(WHAT THE TASK ASKS) An exact copy of the entries below is required, with all pictures removed.

(DATA EXTRACT)
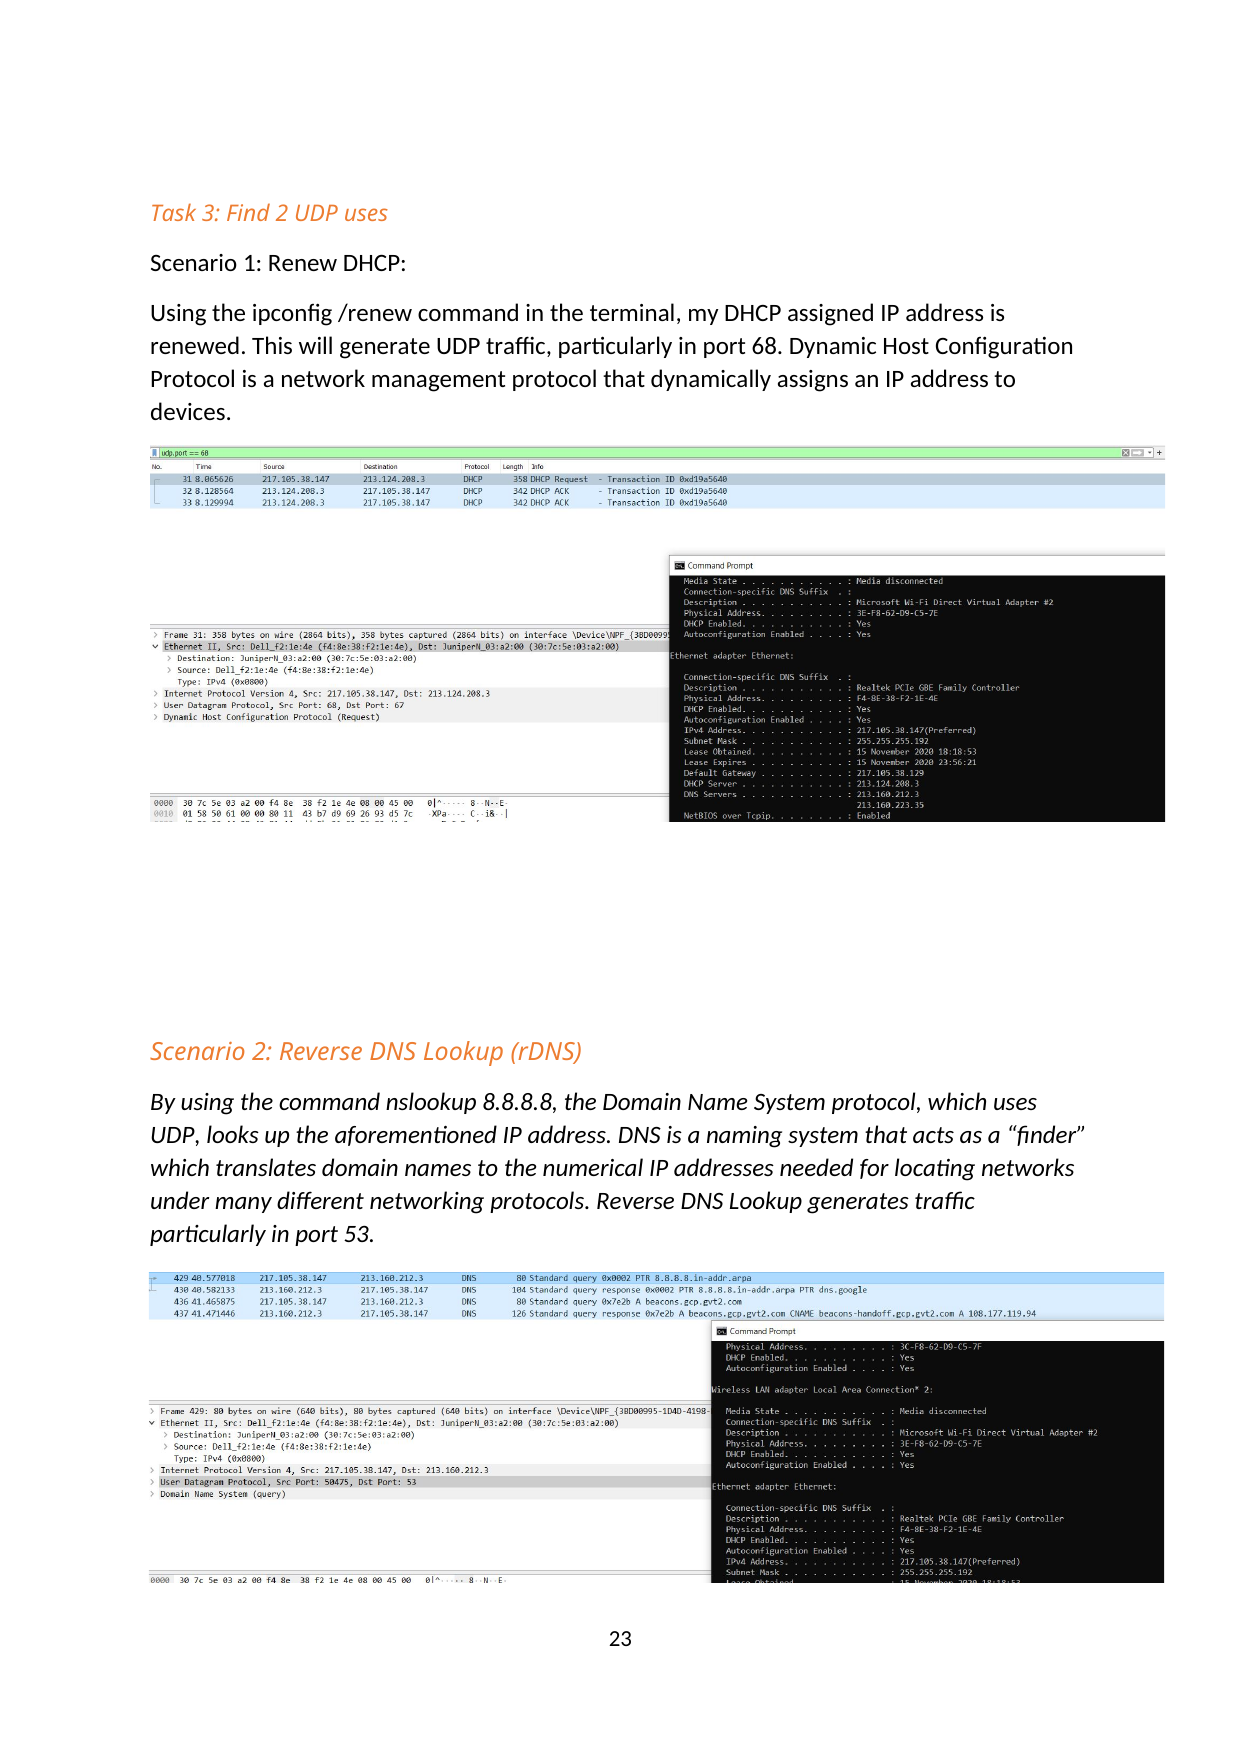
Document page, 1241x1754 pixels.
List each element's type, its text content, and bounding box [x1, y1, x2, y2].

picture [148, 1272, 1165, 1583]
picture [150, 445, 1166, 822]
text Using the ipconfig /renew command in the terminal, my DHCP assigned IP address is renewed. This will generate UDP traffic, particularly in port 68. Dynamic Host Configuration Protocol is a network management protocol that dynamically assigns an IP address to devices. [150, 297, 1090, 426]
text Scenario 1: Renew DHCP: [150, 247, 1090, 278]
text Task 3: Find 2 UDP uses [150, 197, 1090, 228]
text Scenario 2: Reverse DNS Lookup (rDNS) [150, 1033, 1090, 1067]
text By using the command nslookup 8.8.8.8, the Domain Name System protocol, which uses UDP, looks up the aforementioned IP address. DNS is a naming system that acts as a “finder” which translates domain names to the numerical IP addresses needed for locating networks under many different networking protocols. Reverse DNS Lookup generates traffic particularly in port 53. [150, 1087, 1090, 1249]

(TASK RESULT)
Document page, 1241x1754 pixels.
List each element's type, its text content, and bounding box [x1, y1, x2, y2].

picture [148, 1272, 1165, 1583]
picture [150, 445, 1166, 822]
text Using the ipconfig /renew command in the terminal, my DHCP assigned IP address is renewed. This will generate UDP traffic, particularly in port 68. Dynamic Host Configuration Protocol is a network management protocol that dynamically assigns an IP address to devices. [150, 297, 1090, 426]
text Scenario 1: Renew DHCP: [150, 247, 1090, 278]
text Task 3: Find 2 UDP uses [150, 197, 1090, 228]
text Scenario 2: Reverse DNS Lookup (rDNS) [150, 1033, 1090, 1067]
text By using the command nslookup 8.8.8.8, the Domain Name System protocol, which uses UDP, looks up the aforementioned IP address. DNS is a naming system that acts as a “finder” which translates domain names to the numerical IP addresses needed for locating networks under many different networking protocols. Reverse DNS Lookup generates traffic particularly in port 53. [150, 1087, 1090, 1249]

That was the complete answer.